§ **Work to be completed**: Your answer must be the records below, printed exactly.

§ **Data extract**:
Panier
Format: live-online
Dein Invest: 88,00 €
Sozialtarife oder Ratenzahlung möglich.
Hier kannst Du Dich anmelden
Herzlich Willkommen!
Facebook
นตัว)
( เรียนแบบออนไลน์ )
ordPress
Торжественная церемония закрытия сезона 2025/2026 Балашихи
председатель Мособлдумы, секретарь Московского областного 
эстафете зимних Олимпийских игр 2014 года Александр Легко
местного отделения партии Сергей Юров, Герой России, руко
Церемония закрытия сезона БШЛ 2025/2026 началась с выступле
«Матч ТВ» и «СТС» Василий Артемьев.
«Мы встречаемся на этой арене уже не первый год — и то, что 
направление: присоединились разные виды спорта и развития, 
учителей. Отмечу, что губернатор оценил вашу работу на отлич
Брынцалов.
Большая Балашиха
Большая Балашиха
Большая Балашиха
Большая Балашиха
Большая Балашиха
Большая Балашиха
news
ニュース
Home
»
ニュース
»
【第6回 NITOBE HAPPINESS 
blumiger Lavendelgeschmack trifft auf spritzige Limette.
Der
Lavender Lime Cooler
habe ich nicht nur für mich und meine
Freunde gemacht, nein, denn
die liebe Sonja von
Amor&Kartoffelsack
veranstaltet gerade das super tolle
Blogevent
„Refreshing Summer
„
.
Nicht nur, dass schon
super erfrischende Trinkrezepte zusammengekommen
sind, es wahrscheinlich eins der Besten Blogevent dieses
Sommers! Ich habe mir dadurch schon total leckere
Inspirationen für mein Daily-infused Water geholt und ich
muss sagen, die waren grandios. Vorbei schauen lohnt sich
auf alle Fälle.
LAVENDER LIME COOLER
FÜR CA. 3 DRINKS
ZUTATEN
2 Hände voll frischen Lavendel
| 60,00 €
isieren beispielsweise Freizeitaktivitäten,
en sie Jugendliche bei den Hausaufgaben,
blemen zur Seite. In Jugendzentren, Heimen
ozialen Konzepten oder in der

§ **Response to the exercise**:
Panier
Format: live-online
Dein Invest: 88,00 €
Sozialtarife oder Ratenzahlung möglich.
Hier kannst Du Dich anmelden
Herzlich Willkommen!
Facebook
นตัว)
( เรียนแบบออนไลน์ )
ordPress
Торжественная церемония закрытия сезона 2025/2026 Балашихи
председатель Мособлдумы, секретарь Московского областного 
эстафете зимних Олимпийских игр 2014 года Александр Легко
местного отделения партии Сергей Юров, Герой России, руко
Церемония закрытия сезона БШЛ 2025/2026 началась с выступле
«Матч ТВ» и «СТС» Василий Артемьев.
«Мы встречаемся на этой арене уже не первый год — и то, что 
направление: присоединились разные виды спорта и развития, 
учителей. Отмечу, что губернатор оценил вашу работу на отлич
Брынцалов.
Большая Балашиха
Большая Балашиха
Большая Балашиха
Большая Балашиха
Большая Балашиха
Большая Балашиха
news
ニュース
Home
»
ニュース
»
【第6回 NITOBE HAPPINESS 
blumiger Lavendelgeschmack trifft auf spritzige Limette.
Der
Lavender Lime Cooler
habe ich nicht nur für mich und meine
Freunde gemacht, nein, denn
die liebe Sonja von
Amor&Kartoffelsack
veranstaltet gerade das super tolle
Blogevent
„Refreshing Summer
„
.
Nicht nur, dass schon
super erfrischende Trinkrezepte zusammengekommen
sind, es wahrscheinlich eins der Besten Blogevent dieses
Sommers! Ich habe mir dadurch schon total leckere
Inspirationen für mein Daily-infused Water geholt und ich
muss sagen, die waren grandios. Vorbei schauen lohnt sich
auf alle Fälle.
LAVENDER LIME COOLER
FÜR CA. 3 DRINKS
ZUTATEN
2 Hände voll frischen Lavendel
| 60,00 €
isieren beispielsweise Freizeitaktivitäten,
en sie Jugendliche bei den Hausaufgaben,
blemen zur Seite. In Jugendzentren, Heimen
ozialen Konzepten oder in der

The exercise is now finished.